Pesticide and Herbicide Facts:

· The incidence of Non-Hodgkin’s lymphoma has more than doubled since the 1970s (Mayo)
· More than 70 million lbs of Atrazine are applied annually; 75% of corn crop is treated (EPA)
· 33 million Americans have been exposed to Atrazine in drinking water (NY Times)
· Atrazine is associated with cancers including non-Hodgkyn lymphoma, ovarian, and colon.

Soil Erosion Facts:

· Soil planted in prairie can absorb 5-7 inches of rainfall per hour without major erosion
· Soils planted in row crops can only absorb only .5-1.5 inches before erosion begins
· In the 1950s, many Midwestern soils were nearly 20% carbon; now many are 1-2% (Rodale)
· If carbon-building organic agriculture was practiced on the earth’s 3.5 billion tillable acres, it could sequester nearly 40% of current CO2 emissions (Rodale Institute)

Fertilizer Facts:

· The Gulf of Mexico’s hypoxic “Dead Zone” averages 6,000 square miles in size (NY Times).
· Agriculture contributes 70% of nitrogen and phosphorus to the Dead Zone (EWG).
· 400 Dead Zones now exist around the world, including off all coasts of the US (Science)

What Can We Do?

Transition from commodity subsidies that reward all-out production to a “green payments” system that promotes conservation, carbon sequestration, and buffers along waterways.
Support local and organic producers and practice organic maintenance of lawns and gardens.

For Further Reading:

· The Pesticide Action Network offers a comprehensive database of agrochemicals and their risks, searchable by chemical component or brand name.
· The New York Times “Toxic Waters” series looks closely at Atrazine and farm runoff.
· The Iowa Daily Soil Erosion Project is an attempt to model any given day’s rainfall and soil loss on any chosen acre of Iowa land.
· The Mississippi River Gulf of Mexico Watershed Nutrient Task Force is an intergovernmental project to assess and address the Dead Zone.

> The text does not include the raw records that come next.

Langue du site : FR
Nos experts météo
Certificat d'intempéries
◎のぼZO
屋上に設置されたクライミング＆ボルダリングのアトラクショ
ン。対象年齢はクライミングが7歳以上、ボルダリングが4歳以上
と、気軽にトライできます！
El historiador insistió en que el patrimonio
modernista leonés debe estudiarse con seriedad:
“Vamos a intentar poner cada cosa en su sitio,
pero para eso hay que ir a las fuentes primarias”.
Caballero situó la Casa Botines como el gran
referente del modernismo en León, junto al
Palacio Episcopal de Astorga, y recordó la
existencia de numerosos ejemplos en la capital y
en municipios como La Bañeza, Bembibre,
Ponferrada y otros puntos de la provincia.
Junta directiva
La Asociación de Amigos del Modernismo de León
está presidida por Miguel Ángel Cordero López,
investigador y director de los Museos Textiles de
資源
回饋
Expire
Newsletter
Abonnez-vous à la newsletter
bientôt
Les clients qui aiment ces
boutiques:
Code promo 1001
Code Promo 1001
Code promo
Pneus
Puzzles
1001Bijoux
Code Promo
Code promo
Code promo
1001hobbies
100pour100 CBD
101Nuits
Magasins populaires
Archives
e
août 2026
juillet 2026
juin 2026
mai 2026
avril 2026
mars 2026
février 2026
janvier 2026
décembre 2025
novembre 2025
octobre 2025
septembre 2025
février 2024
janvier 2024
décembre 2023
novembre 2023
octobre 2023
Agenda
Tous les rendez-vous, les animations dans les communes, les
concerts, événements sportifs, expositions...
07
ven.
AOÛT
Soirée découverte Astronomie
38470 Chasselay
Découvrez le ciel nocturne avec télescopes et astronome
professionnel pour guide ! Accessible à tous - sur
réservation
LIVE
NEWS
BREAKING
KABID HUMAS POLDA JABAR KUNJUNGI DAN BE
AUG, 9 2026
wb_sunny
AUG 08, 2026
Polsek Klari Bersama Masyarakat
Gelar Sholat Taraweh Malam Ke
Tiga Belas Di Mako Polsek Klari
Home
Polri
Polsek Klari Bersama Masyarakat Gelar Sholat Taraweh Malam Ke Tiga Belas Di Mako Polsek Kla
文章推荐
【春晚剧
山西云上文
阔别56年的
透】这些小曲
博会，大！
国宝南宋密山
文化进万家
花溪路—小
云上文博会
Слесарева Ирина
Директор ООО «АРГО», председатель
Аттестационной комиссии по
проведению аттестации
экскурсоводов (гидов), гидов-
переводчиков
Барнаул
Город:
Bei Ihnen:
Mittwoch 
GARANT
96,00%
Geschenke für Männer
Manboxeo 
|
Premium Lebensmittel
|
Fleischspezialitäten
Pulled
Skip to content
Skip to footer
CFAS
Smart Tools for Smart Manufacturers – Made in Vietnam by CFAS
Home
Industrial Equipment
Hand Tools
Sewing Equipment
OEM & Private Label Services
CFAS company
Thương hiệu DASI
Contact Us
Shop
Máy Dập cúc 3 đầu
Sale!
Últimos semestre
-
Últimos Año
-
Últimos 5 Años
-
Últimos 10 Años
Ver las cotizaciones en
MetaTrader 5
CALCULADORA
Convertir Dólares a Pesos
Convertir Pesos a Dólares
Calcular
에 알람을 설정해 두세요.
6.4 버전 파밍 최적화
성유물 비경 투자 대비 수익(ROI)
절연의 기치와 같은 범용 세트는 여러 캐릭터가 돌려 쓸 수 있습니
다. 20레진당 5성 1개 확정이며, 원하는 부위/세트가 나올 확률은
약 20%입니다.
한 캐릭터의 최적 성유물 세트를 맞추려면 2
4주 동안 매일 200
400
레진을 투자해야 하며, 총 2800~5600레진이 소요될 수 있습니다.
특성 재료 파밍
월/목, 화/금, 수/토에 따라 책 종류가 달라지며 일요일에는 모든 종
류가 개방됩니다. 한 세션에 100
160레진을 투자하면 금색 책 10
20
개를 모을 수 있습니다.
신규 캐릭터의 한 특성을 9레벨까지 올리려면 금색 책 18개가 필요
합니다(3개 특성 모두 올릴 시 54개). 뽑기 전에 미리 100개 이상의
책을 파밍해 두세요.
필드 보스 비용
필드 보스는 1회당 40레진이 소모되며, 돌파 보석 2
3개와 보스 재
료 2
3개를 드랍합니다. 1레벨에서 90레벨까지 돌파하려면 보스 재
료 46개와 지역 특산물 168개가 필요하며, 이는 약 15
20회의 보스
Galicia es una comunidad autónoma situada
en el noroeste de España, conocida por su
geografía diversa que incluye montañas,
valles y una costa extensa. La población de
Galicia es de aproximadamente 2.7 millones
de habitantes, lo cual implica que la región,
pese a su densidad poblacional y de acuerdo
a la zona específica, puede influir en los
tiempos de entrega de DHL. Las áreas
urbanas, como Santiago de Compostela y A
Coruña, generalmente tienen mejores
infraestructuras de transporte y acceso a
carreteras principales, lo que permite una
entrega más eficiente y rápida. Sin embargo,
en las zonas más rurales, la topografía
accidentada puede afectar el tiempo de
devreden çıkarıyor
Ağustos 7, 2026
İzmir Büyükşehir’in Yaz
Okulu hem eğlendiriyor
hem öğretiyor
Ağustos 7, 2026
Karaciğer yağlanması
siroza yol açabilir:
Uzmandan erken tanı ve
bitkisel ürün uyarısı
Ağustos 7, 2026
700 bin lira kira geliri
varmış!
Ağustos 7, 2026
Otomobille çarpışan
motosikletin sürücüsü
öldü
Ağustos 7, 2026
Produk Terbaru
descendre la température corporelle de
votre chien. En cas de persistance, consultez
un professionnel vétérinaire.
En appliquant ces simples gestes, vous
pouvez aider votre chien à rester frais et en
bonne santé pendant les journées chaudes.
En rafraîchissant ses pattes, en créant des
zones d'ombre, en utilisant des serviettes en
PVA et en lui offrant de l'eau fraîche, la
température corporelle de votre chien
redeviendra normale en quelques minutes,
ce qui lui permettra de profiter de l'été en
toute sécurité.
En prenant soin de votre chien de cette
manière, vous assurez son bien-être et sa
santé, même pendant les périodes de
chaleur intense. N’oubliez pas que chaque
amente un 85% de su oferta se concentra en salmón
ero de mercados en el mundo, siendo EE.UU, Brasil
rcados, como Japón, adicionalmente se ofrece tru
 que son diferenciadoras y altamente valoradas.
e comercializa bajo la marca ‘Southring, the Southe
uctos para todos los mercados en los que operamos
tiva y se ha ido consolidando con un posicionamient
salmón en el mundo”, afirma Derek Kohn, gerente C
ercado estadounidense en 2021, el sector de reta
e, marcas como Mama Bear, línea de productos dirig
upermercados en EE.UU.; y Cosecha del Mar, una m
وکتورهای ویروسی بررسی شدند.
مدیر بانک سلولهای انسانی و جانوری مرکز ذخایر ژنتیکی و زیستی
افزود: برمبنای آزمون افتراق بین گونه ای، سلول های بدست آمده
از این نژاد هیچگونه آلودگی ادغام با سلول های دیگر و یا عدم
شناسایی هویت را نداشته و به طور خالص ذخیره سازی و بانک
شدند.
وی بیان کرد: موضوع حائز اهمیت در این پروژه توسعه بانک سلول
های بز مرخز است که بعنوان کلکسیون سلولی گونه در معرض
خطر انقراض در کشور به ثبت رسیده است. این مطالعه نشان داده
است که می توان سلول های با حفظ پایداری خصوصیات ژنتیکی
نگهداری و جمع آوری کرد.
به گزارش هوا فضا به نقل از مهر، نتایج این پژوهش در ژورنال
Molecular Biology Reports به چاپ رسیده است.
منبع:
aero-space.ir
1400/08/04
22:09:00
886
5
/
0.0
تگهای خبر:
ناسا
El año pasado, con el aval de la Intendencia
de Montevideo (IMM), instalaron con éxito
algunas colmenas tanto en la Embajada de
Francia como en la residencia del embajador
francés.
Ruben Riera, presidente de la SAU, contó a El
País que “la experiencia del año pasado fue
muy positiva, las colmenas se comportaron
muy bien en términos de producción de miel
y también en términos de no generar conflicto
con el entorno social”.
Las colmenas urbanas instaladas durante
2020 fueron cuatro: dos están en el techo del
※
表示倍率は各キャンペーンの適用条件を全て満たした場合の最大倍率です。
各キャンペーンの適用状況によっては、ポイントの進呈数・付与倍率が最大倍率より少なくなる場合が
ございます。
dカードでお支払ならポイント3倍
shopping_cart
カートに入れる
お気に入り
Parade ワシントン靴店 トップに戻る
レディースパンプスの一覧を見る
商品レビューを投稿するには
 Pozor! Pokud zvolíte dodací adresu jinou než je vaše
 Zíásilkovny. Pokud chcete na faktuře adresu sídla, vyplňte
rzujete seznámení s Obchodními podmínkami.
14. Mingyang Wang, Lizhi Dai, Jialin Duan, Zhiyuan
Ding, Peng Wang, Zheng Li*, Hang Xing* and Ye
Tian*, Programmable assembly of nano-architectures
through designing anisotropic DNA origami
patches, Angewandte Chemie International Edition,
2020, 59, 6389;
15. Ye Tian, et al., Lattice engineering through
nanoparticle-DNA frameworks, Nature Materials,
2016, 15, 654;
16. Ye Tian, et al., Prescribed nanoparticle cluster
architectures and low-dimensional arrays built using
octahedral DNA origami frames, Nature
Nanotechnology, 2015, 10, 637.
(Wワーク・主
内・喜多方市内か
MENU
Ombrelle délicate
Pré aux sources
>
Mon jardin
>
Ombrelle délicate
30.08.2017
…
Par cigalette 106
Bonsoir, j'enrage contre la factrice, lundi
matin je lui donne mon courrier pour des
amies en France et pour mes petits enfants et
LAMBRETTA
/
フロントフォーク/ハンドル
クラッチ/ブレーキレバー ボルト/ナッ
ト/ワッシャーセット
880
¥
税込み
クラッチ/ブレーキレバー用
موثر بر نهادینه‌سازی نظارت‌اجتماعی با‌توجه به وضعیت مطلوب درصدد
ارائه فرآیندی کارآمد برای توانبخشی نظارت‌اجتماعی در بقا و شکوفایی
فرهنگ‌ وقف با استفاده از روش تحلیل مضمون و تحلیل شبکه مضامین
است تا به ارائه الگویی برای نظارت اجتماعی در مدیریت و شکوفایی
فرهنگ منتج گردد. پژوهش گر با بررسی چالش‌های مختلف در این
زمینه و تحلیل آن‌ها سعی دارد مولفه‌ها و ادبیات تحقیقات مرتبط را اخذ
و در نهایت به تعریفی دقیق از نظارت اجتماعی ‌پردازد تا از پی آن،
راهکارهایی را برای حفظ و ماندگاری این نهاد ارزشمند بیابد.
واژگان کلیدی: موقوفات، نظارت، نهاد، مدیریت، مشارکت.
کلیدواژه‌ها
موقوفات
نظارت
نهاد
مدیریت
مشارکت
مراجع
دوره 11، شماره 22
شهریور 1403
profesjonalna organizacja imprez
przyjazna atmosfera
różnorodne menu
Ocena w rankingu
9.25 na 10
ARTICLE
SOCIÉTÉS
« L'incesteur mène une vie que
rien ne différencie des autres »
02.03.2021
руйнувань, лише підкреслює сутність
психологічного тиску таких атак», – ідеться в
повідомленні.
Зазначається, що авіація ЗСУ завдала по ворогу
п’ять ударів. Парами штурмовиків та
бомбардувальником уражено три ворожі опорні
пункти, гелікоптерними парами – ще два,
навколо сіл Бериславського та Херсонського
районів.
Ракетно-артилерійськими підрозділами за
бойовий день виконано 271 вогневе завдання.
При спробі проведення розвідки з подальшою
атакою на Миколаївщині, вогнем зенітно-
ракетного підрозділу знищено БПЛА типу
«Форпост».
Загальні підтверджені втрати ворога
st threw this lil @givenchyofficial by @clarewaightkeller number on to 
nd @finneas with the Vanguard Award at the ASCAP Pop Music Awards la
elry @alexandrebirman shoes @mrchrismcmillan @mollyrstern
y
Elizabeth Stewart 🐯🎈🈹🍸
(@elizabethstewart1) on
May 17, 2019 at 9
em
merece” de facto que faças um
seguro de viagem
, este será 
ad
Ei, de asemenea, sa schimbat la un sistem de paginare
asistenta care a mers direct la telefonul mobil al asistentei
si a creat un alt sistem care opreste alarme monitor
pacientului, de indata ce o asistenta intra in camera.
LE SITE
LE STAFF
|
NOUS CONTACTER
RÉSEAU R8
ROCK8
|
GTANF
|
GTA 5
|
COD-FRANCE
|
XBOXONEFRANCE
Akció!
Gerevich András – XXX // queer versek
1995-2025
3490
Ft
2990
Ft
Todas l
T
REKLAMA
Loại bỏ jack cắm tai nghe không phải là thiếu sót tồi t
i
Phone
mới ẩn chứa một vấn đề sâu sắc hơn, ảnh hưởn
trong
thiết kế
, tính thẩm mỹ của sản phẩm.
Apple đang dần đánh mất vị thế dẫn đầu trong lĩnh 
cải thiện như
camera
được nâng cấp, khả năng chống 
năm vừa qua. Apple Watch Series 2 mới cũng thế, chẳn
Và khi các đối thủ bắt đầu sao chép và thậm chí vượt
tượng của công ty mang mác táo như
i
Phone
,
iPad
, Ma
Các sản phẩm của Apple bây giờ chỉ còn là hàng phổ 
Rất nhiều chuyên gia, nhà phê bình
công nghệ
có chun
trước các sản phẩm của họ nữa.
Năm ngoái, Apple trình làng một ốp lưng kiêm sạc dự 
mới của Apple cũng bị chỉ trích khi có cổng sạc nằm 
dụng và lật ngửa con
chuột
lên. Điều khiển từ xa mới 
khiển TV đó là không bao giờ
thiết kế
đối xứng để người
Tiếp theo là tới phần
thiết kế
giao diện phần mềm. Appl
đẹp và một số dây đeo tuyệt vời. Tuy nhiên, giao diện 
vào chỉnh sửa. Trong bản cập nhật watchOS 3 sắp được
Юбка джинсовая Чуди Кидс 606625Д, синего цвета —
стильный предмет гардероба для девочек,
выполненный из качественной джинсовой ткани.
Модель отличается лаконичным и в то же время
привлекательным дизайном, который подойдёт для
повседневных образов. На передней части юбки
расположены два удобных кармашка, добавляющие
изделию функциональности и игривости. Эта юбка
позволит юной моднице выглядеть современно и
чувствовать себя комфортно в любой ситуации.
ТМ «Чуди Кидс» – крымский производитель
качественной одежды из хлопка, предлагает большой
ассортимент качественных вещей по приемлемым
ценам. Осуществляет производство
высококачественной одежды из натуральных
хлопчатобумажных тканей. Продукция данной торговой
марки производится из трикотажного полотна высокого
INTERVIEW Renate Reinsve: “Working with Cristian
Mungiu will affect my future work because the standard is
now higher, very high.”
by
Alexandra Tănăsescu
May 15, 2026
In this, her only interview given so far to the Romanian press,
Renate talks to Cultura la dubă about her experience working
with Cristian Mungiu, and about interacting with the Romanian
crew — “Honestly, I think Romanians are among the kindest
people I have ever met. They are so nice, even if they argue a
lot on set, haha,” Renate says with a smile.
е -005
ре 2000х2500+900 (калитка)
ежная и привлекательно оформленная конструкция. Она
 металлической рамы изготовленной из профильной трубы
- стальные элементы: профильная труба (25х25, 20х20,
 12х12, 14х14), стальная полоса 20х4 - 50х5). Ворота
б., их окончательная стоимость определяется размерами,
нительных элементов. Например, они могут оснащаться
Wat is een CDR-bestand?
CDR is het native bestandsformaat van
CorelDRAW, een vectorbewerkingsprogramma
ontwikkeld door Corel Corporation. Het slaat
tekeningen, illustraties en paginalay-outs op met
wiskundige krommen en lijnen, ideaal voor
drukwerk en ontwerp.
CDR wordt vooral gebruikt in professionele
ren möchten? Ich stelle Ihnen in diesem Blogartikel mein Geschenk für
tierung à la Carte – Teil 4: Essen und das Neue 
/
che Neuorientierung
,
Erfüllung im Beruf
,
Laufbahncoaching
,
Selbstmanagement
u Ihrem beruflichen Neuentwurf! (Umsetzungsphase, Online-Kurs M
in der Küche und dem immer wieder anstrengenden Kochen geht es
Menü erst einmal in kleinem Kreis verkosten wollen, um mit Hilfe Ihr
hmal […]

Footage for Big River was gathered between 2004 and 2009. The film employs previously unseen material shot during the making of King Corn, and footage captured after King Corn’s release. A handful of King Corn scenes are revisited in flashback, denoted by Super 8 film grain and letterbox.

Big River was shot on the DVCPRO50 Panasonic SDX-900 camera and edited in Final Cut Pro. Animations for the film were prepared using stop-motion photography, digital SLR and After Effects.

Editing took place in Austin, TX and Brooklyn, NY, in 2008 and 2009. The budget for creating and launching Big River came in the form of a $75,000 grant from the McKnight Foundation, with additional in-kind support from Mosaic Films, the WK Kellogg Foundation, and the IATP Food and Society Fellows Program.